Self-Attention
The Core Idea Behind Transformers
Difficulty
Beginner
Duration
10-12 min
Prerequisites
Neural networks basics
Step
1/ 7
Why Sequences Need Attention
Language is sequential — the order and context of words matter. "The cat sat on the mat" is meaningful because each word relates to others in the sentence.
To process language, a model needs to understand relationships between words:
- •"sat" relates to "cat" (who sat?) and "down" (how?)
- •"The" modifies "cat" (which cat?)
- •"cat" is the subject that governs the verb "sat"
The challenge: how do we build a model that captures these relationships? We need a mechanism that lets each word "look at" other words in the sequence to gather context. This is the core problem that attention was designed to solve.
Before attention, models processed words one at a time and tried to compress everything into a single fixed-size vector. As we'll see, this created a serious bottleneck.

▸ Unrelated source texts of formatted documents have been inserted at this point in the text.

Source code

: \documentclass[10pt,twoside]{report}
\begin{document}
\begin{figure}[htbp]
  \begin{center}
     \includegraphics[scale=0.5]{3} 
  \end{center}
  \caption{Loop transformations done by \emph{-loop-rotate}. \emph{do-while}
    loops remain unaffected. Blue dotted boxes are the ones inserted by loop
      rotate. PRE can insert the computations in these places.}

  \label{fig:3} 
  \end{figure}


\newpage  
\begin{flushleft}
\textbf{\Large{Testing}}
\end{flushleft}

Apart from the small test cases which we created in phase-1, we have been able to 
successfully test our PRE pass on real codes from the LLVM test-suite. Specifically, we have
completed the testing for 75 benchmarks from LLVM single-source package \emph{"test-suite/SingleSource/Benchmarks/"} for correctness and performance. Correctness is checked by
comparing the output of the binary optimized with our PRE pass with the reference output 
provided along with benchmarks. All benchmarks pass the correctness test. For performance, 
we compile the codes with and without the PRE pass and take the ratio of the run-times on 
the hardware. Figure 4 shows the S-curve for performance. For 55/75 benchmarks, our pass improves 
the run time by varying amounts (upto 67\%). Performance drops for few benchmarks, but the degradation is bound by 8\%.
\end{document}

Word Dependencies in "The cat sat down"
| Word | Needs Context From | Why |
|---|---|---|
| cat | The | "The" specifies which cat |
| sat | cat | "cat" is the subject performing the action |
| sat | down | "down" modifies how the sitting happened |
| down | sat | "down" describes the manner of sitting |
Why Context Matters in Language
| Property | Why It Matters |
|---|---|
| Word order | "Dog bites man" vs "Man bites dog" — same words, opposite meanings |
| Long-range deps | "The cat that I saw yesterday sat down" — "cat" and "sat" are far apart |
| Ambiguity | "Bank" means different things near "river" vs "money" |
| Coreference | "She picked up the ball and threw it" — "it" refers to "ball" |